ASSIGNED TASK:
Would you please copy each line below that includes the string "Факт"?
###
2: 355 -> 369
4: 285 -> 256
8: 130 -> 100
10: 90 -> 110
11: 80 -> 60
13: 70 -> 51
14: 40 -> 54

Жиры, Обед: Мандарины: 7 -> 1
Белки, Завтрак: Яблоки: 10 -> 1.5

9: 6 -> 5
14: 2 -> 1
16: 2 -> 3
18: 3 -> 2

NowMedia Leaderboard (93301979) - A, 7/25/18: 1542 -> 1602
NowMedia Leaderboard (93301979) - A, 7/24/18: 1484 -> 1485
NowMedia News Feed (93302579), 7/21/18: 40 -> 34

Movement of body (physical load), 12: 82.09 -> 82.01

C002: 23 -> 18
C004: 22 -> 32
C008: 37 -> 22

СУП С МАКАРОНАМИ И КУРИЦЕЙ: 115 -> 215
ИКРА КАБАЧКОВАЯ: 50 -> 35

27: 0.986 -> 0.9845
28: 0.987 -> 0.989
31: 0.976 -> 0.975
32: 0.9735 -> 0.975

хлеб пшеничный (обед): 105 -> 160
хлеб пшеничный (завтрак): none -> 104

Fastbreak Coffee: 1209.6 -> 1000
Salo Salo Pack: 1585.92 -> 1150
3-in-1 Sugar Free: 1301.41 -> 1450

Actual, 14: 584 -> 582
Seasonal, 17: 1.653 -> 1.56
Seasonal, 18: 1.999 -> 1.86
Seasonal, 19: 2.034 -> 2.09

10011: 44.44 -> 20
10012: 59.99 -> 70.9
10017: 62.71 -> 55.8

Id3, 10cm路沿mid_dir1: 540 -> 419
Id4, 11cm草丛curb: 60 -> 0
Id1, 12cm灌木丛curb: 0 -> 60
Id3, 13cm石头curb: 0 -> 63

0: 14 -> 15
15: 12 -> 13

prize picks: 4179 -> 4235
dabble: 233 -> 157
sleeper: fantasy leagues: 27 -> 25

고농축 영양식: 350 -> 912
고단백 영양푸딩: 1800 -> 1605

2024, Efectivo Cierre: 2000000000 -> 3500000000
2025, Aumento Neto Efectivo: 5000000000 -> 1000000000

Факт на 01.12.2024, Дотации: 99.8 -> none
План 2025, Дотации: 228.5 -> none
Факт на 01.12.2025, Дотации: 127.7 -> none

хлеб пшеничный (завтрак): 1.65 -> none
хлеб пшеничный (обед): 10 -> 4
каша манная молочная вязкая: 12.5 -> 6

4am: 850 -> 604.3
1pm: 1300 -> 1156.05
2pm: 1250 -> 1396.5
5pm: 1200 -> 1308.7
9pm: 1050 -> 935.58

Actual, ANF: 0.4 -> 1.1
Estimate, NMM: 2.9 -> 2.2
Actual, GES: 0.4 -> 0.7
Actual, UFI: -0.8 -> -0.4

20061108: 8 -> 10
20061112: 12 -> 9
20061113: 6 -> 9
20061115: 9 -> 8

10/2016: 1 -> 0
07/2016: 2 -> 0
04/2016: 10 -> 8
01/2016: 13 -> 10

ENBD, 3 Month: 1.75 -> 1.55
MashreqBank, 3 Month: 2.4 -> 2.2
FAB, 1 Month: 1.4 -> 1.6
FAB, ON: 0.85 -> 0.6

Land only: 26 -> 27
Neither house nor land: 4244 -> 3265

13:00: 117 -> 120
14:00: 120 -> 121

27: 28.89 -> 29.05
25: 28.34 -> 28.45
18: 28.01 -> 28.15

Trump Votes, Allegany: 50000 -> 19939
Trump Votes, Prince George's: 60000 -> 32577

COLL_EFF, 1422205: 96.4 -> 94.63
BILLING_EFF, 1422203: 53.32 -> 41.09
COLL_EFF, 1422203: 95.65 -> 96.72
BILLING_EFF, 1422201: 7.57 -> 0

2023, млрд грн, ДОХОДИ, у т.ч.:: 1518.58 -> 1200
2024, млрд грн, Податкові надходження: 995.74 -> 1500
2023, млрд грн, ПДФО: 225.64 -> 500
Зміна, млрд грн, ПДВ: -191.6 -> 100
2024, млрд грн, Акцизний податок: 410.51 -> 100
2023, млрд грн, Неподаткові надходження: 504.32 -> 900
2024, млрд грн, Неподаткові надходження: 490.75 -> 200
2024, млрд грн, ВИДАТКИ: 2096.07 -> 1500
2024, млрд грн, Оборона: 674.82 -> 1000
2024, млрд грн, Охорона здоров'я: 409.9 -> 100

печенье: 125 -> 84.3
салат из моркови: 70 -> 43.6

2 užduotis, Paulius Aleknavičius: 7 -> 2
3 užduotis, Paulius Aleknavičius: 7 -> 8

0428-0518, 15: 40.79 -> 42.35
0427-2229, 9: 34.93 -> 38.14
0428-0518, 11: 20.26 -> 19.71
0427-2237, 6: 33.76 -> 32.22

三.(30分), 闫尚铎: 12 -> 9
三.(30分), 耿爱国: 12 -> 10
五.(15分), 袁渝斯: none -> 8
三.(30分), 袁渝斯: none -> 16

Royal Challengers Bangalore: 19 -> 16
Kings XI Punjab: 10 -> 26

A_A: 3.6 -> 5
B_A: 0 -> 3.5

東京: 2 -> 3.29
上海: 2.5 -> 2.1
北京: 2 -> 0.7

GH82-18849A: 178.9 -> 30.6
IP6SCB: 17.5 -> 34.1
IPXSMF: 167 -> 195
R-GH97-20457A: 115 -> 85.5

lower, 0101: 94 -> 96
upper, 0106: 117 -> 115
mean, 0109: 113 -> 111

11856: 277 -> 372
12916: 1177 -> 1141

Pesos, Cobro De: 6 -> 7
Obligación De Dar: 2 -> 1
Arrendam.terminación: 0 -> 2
###
RESULT FOR THIS EXERCISE:
Факт на 01.12.2024, Дотации: 99.8 -> none
Факт на 01.12.2025, Дотации: 127.7 -> none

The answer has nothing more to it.